| Provided data |
==============================

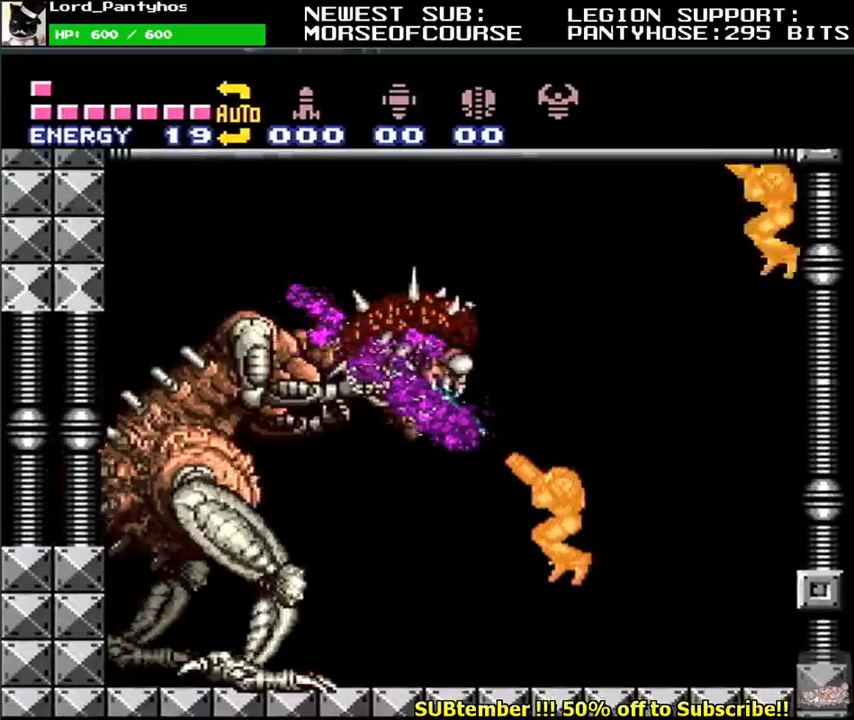
{"buttons": ["Y", "R1"], "events": []}
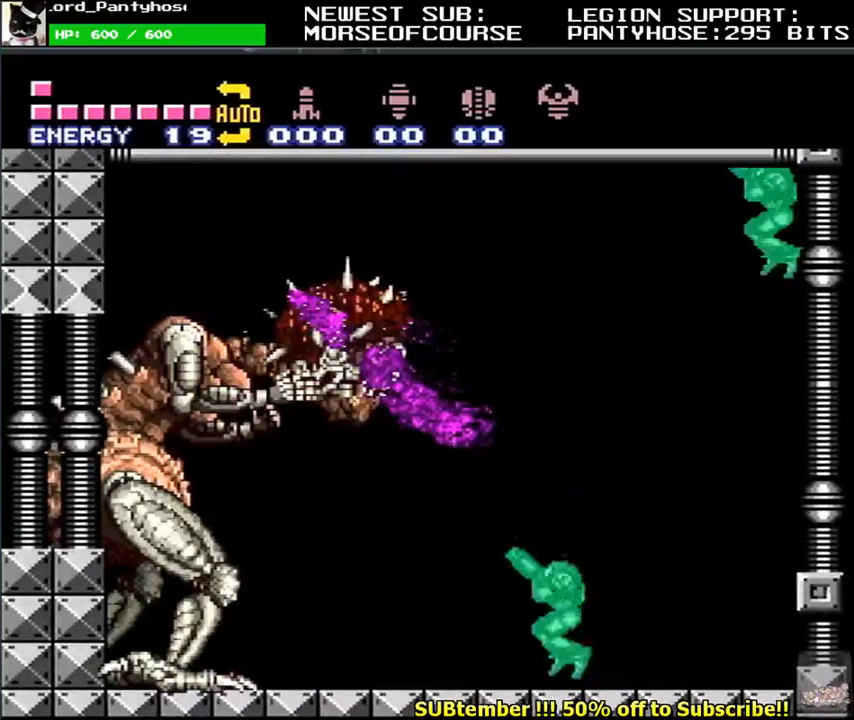
{"buttons": ["Y", "R1"], "events": []}
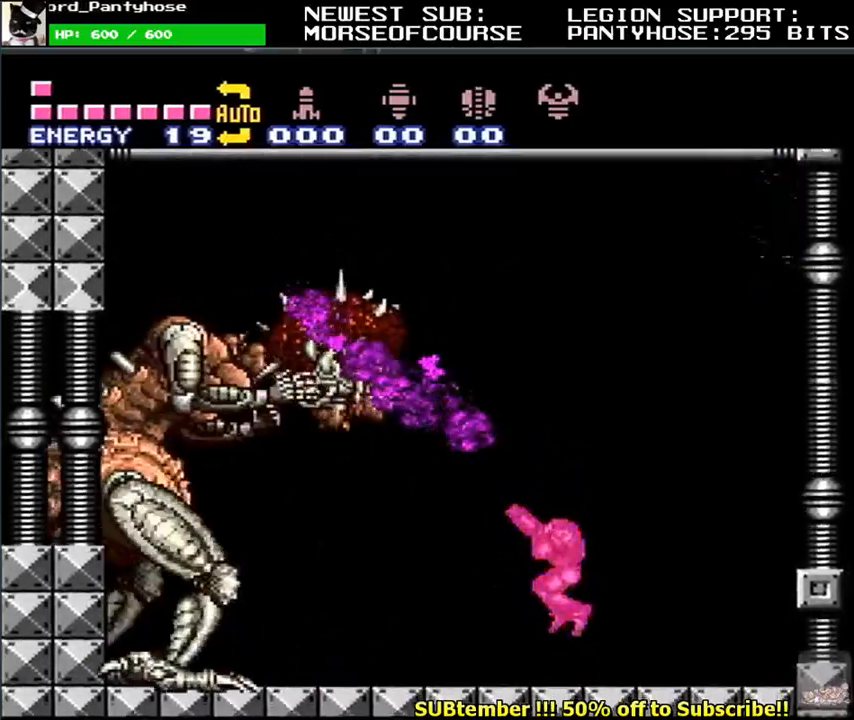
{"buttons": ["Y", "R1"], "events": []}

==============================

| What you have to do |
Write out the whole of the data exactly; the pictures stay out.

| Written reply |
{"buttons": ["Y", "R1"], "events": []}
{"buttons": ["Y", "R1"], "events": []}
{"buttons": ["Y", "R1"], "events": []}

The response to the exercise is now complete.